Iraq's rival political leaders are meeting in the northern Kurdish city of Irbil in an attempt to agree on a power-sharing arrangement that would end an eight-month power vacuum in the country.
Kurdish regional President Masoud Barzani welcomed Prime Minister Nouri al-Maliki and former prime minister Ayad Allawi to Irbil for talks aimed at forming a government.
Barzani called the meeting a milestone moment, but the current and former prime ministers showed few indications they are ready to agree to any deal.
A number of political analysts conceded the big push was to pressure former prime minister Allawi to accept the post of parliament speaker, rather than that of president or prime minister. Outgoing prime minister Maliki and his spokesman said during the weekend that he has the votes to retain his job in a new government.
At the Irbil conference, Mr. Maliki spoke of national reconciliation.
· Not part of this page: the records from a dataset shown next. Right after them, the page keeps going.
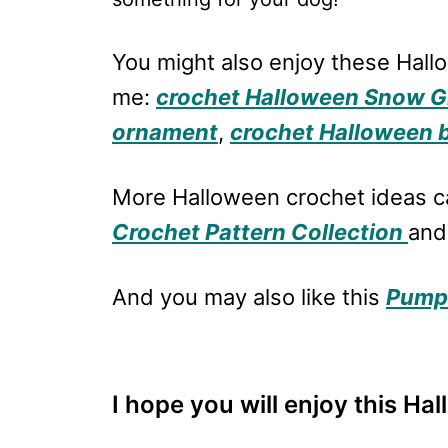
You might also enjoy these Hal
me:
crochet Halloween Snow G
ornament
,
crochet Halloween 
More Halloween crochet ideas c
Crochet Pattern Collection
and
And you may also like this
Pumpk
I hope you will enjoy this Ha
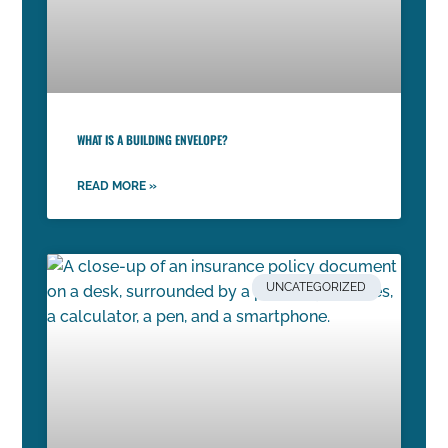
WHAT IS A BUILDING ENVELOPE?
READ MORE »
UNCATEGORIZED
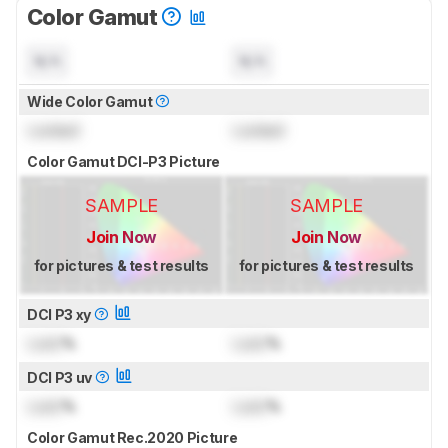
Color Gamut
N/A
N/A
Wide Color Gamut
Locked
Locked
Color Gamut DCI-P3 Picture
SAMPLE
SAMPLE
Join Now
Join Now
for pictures & test results
for pictures & test results
DCI P3 xy
Lock
%
Lock
%
DCI P3 uv
Lock
%
Lock
%
Color Gamut Rec.2020 Picture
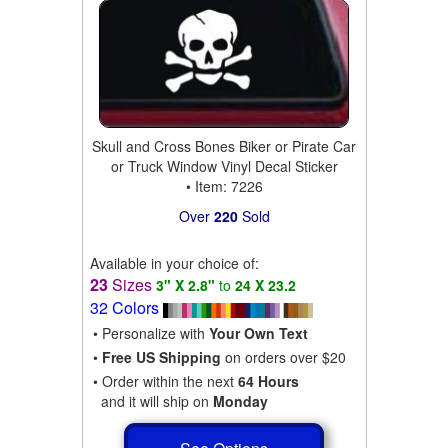
Skull and Cross Bones Biker or Pirate Car
or Truck Window Vinyl Decal Sticker
• Item: 7226
Over
220
Sold
Available in your choice of:
23
Sizes
3" X 2.8"
to
24 X 23.2
32 Colors
• Personalize with
Your Own Text
•
Free US Shipping
on orders over $20
• Order within the next
64 Hours
and it will ship on
Monday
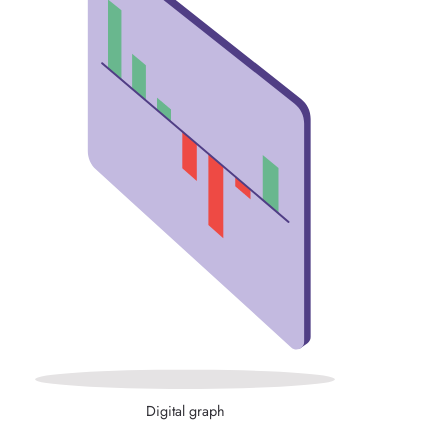
Digital graph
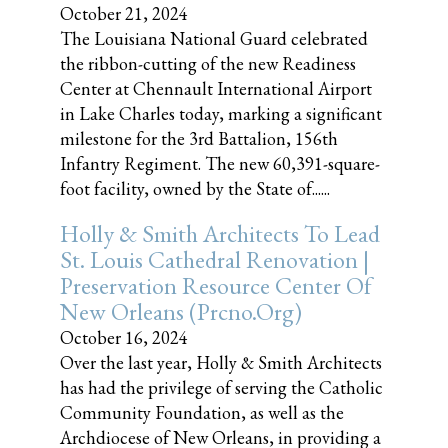
October 21, 2024
The Louisiana National Guard celebrated
the ribbon-cutting of the new Readiness
Center at Chennault International Airport
in Lake Charles today, marking a significant
milestone for the 3rd Battalion, 156th
Infantry Regiment. The new 60,391-square-
foot facility, owned by the State of......
Holly & Smith Architects To Lead
St. Louis Cathedral Renovation |
Preservation Resource Center Of
New Orleans (prcno.org)
October 16, 2024
Over the last year, Holly & Smith Architects
has had the privilege of serving the Catholic
Community Foundation, as well as the
Archdiocese of New Orleans, in providing a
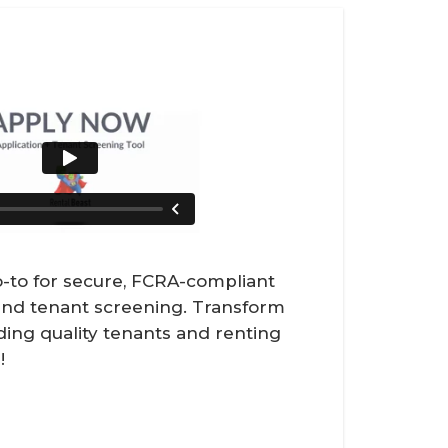
-to for secure, FCRA-compliant
 and tenant screening. Transform
ding quality tenants and renting
!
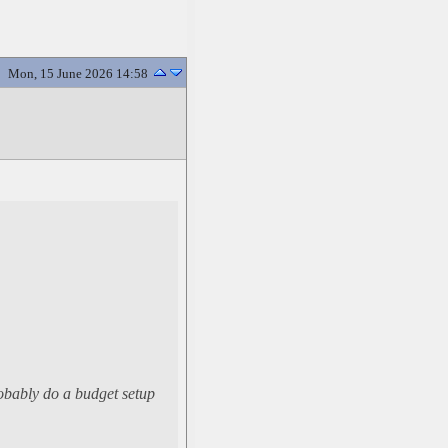
Mon, 15 June 2026 14:58
probably do a budget setup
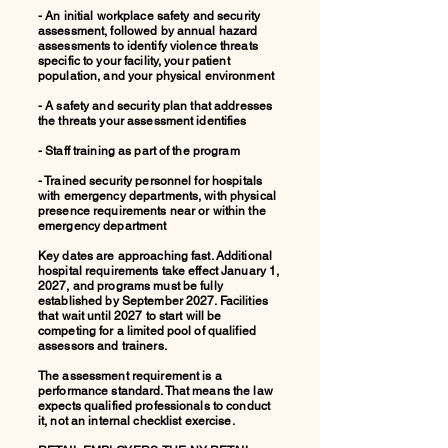
- An initial workplace safety and security
assessment, followed by annual hazard
assessments to identify violence threats
specific to your facility, your patient
population, and your physical environment
- A safety and security plan that addresses
the threats your assessment identifies
- Staff training as part of the program
- Trained security personnel for hospitals
with emergency departments, with physical
presence requirements near or within the
emergency department
Key dates are approaching fast. Additional
hospital requirements take effect January 1,
2027, and programs must be fully
established by September 2027. Facilities
that wait until 2027 to start will be
competing for a limited pool of qualified
assessors and trainers.
The assessment requirement is a
performance standard. That means the law
expects qualified professionals to conduct
it, not an internal checklist exercise.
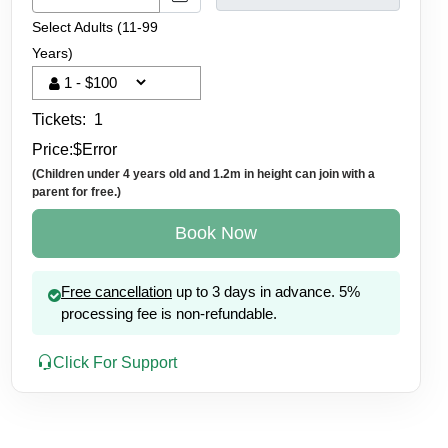
Select Adults (11-99
Years)
Tickets:
1
Price:
$
Error
(Children under 4 years old and 1.2m in height can join with a
parent for free.)
Book Now
Free cancellation
up to 3 days in advance. 5%
processing fee is non-refundable.
Click For Support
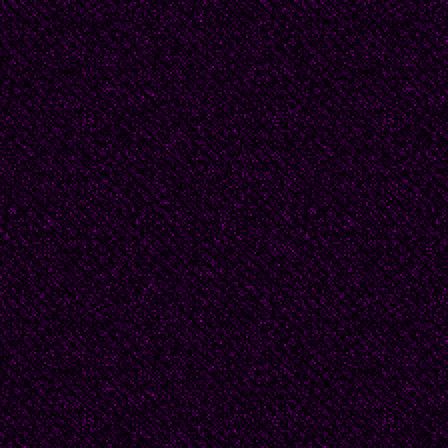
From Idea Vilariño’s po
“It will not happen/it wo
will not raise your child
will not have you at nig
leaving/ you will neve
men loved me.
“Ya no sera/ya no/no vi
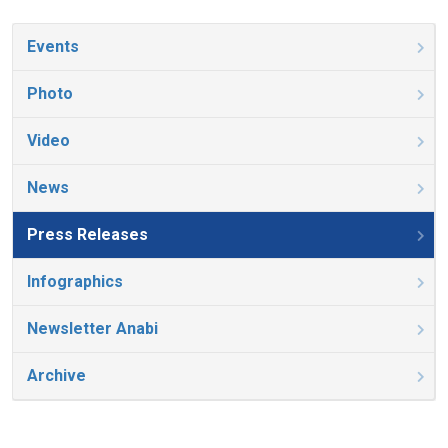
Events
Photo
Video
News
Press Releases
Infographics
Newsletter Anabi
Archive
He says Iraq needs national reconciliation because terrorism and other ignorant policies of the past almost created a sectarian conflict between Iraq's religious an ethnic groups. National reconciliation, he insists, is a lifeboat to put an end to artificial divisions among Iraqis. The participation of all Iraqis, he concludes, is in Iraq's supreme national interest.
Allawi, whose Sunni-backed Iraqiya alliance edged out Maliki's State of Law bloc in parliamentary elections in March, made no reference at the conference to conceding.
He says he and his party envision an authentic national participation, which is equal and balanced and includes all of Iraq's various components. He says a force is needed inside the political system that would be neutral and arbitrate among different factions, so that power is divided equally.
Iraqi Shi'ite leader Ammar Hakim urged his fellow leaders to compromise and cooperate in order to find a way out of the political impass.
He says that each party must gain something and give something else up in favor of others, in addition to accepting them as partners and understanding their opinions and concerns.
Iraq's parliament is due to meet some time later this week in order to elect a new president, prime minister and speaker of the assembly. It remains to be seen if it will be possible to do so.
Meanwhile, an explosion near the shrine of Imam Ali in the Shi'ite holy city of Najaf caused a number of casualties. It followed a separate blast in the Shi'ite town of Karbala, earlier. Violence appears to be mounting across Iraq, amid the country's ongoing political vacuum.